[TriLUG] Help! Wireless problems

Jeremy Portzer jeremyp at pobox.com
Wed Jul 23 09:13:05 EDT 2003


On Wed, 2003-07-23 at 00:30, Matt Matthews wrote:
> Thanks for all the helpful replies. Here's an update, along with a new
> and better (albeit unrelated) question. :^)
> 
> > There's a new kernel that came out last month, 2.4.20-18.9, that
> > contained a TON -- thounsands of lines -- of fixes to various wireless
> > drivers and the wireless subsystem.  (Just yesterday, 2.4.20-19.9 came
> > out to fix some security issues.)  I'd strongly recommend upgrading to
> > the new kernel and see if that reduces your problems.
> 
> I tried this. I upgraded, however, to 2.4.20-19.9 (as opposed to 18.9).
> This particular kernel makes several key applications lock up or fail to
> start. Important apps would be Evolution and Mozilla, although Pan works
> just great. Any idea what's going on there? The upgrade was done through
> up2date via Red Hat's demo subscription service, no hand tweaking or
> anything. Switching back to the old kernel allows me to, for example,
> fire up Evolution and write this email.

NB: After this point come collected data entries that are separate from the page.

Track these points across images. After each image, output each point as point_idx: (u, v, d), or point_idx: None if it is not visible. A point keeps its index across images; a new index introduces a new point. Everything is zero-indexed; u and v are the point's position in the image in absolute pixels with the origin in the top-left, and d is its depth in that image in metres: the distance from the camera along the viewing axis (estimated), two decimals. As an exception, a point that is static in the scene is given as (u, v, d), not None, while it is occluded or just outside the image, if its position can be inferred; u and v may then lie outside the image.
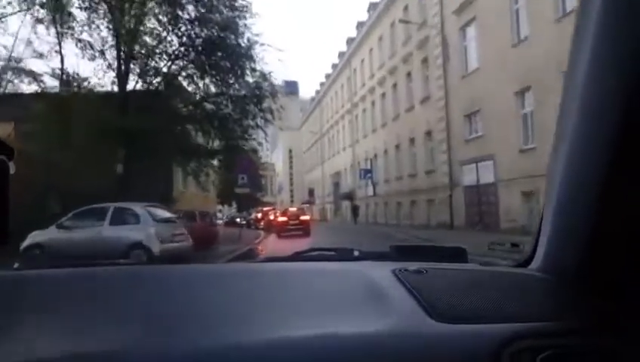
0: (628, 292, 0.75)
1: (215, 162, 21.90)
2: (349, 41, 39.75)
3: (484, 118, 17.59)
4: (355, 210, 34.83)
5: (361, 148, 35.47)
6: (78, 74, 16.77)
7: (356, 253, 1.23)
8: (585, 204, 0.74)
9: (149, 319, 0.76)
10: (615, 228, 0.73)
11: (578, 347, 0.67)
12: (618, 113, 0.65)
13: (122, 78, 17.34)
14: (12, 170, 0.63)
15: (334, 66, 45.28)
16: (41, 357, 0.65)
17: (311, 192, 53.28)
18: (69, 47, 17.31)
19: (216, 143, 20.91)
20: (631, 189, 0.69)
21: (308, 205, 58.63)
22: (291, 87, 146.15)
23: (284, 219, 23.54)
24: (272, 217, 27.72)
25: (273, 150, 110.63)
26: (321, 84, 51.76)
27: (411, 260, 1.04)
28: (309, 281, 0.93)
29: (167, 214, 10.40)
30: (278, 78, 20.64)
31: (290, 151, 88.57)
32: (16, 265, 1.48)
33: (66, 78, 16.50)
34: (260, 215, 32.96)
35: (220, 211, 57.29)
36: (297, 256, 1.26)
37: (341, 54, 42.45)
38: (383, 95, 30.22)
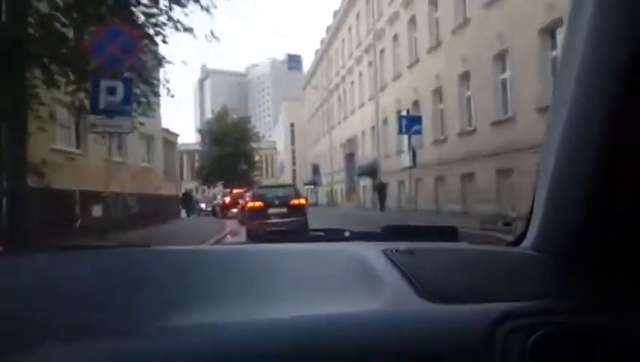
0: (622, 269, 0.73)
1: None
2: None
3: None
4: (380, 190, 23.21)
5: (389, 97, 23.62)
6: None
7: (347, 234, 1.20)
8: (578, 181, 0.73)
9: (129, 306, 0.74)
10: (608, 205, 0.72)
11: (573, 325, 0.66)
12: (616, 89, 0.64)
13: None
14: None
15: (346, -5, 33.16)
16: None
17: (315, 169, 41.50)
18: None
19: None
20: (626, 166, 0.68)
21: (312, 186, 47.16)
22: (294, 62, 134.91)
23: (259, 205, 12.06)
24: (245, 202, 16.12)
25: (274, 126, 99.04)
26: (327, 29, 39.65)
27: (402, 240, 1.04)
28: (297, 262, 0.91)
29: None
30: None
31: (292, 125, 77.11)
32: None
33: None
34: (228, 199, 21.77)
35: (203, 194, 45.94)
36: (286, 237, 1.26)
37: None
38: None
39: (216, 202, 25.31)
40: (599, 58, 0.66)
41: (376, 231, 1.18)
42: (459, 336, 0.64)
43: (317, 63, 44.25)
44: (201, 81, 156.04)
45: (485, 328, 0.64)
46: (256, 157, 50.00)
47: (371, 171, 26.27)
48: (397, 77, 22.53)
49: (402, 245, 0.94)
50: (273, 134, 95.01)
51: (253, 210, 11.96)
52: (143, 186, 18.40)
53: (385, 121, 24.67)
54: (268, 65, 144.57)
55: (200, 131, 45.29)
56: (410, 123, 15.16)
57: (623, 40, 0.61)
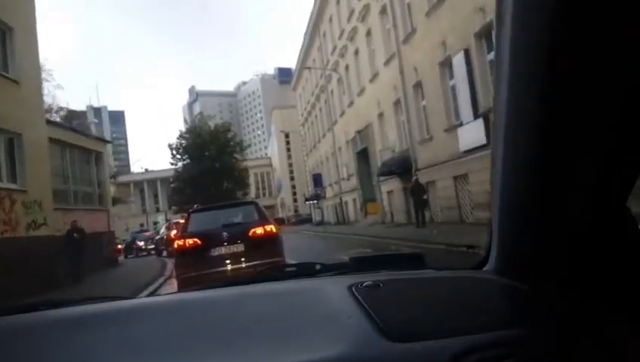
0: (584, 289, 0.73)
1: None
2: None
3: None
4: (417, 194, 14.30)
5: (424, 44, 14.80)
6: None
7: (317, 267, 1.18)
8: (530, 200, 0.73)
9: None
10: (563, 223, 0.71)
11: (533, 355, 0.66)
12: (546, 104, 0.65)
13: None
14: None
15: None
16: None
17: (317, 180, 32.64)
18: None
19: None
20: (575, 182, 0.68)
21: (315, 201, 38.27)
22: (285, 75, 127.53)
23: (193, 242, 5.75)
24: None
25: (269, 142, 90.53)
26: (314, 2, 31.11)
27: (370, 270, 1.06)
28: (261, 307, 0.88)
29: None
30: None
31: (287, 135, 68.29)
32: None
33: None
34: (173, 233, 13.66)
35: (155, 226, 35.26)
36: (253, 277, 1.19)
37: None
38: None
39: (158, 237, 16.80)
40: (520, 65, 0.66)
41: (345, 262, 1.16)
42: None
43: (307, 47, 35.66)
44: (190, 105, 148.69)
45: None
46: (248, 172, 41.26)
47: (401, 168, 17.39)
48: (436, 5, 13.74)
49: (369, 278, 0.93)
50: (268, 151, 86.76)
51: (183, 252, 6.09)
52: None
53: (417, 86, 15.86)
54: (258, 81, 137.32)
55: (170, 147, 36.45)
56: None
57: (540, 48, 0.62)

That's odd.  I haven't upgraded any of my systems to 2.4.20-19.9  (still
using 18.9), but I will look out for those problems.  I've had nothing
but good luck with the 18.9 version.

> > Can you set the ESSID?  That's how you normally tell a card which
> > network to connect to.  Normally you don't set the access point,
> > frequency, or channel manually, it's handled for you in 'managed mode'
> > based on whichever networks it finds given the ESSID.
> 
> Setting the ESSID and channel (to avoid being on the same frequency as
> my neighbor) seems to be the suggested path. Unfortunately, my wireless
> adaptor still NEVER sees my system, only the Linksys one. Using WEP
> (assuming I'm doing it correctly) doesn't seem to help matters.

You still need to set the ESSID.  I think you're misunderstanding how
this works.  You set the ESSID on the access point to identify your
network -- give it a unique name.  Then, you set the ESSID on your
system to match that unique name.  In redhat-config-network, for
example, this is under the "Wireless Settings" tab -- change the SSID
setting from "Auto" to "Specified" and put in your name there.

Once you've put the proper network name, the SSID, in your
configuration, and restarted networking, your card will no longer
connect to your neighbor's network.  It just won't.  If it doesn't
connect successfully to your own network, then there are other
problems... but the fact that it's still connecting to your neighbors
indicates that you haven't really changed the SSID as described above. 
Run the "iwconfig" program to see all the wireless settings including
the SSID.

The channel is irrelevant... it can be the same as your neighbor's, or
different -- that makes no difference in the process of a wireless card
connecting to a wireless network.  If you want to change the channel
however (since certainly too many wireless cards on one channel could be
a problem) -- do this on the access point.  Your wireless card will then
pick up the appropriate channel.

> 
> And, here's the real kicker. Turns out that there may be THREE access
> points near me. I spoke with the neighbor and he is setting his channel
> to 11 and I'm setting mine to 1. 

Are you sure those are allowed channels in the US?  I thought the lowest
you were supposed to use was 4.  I could be wrong...not sure where to
look that up.

> However, he had trouble and got
> frustrated and just turned all his hardware off (power off, that is).
> So, I figured this was a chance to see if I could talk to my WAP without
> his in the air as well. Except that I connected to a different Linksys
> WAP! I'm so frustrated, that I've given up for the night, but I'm
> beginning to fear that my wireless has given up the ghost (over 1.5y
> old, and it's one of the "flaky" Barricades, although this is the first
> trouble I've had) and I've just been living off of a borrowed connection
> without realizing it.

That could be the case, of course that your wireless access point has
given up the ghost.  But again, your card WILL NOT continue to connect
to your neighbor's AP if you set the ESSID as I described.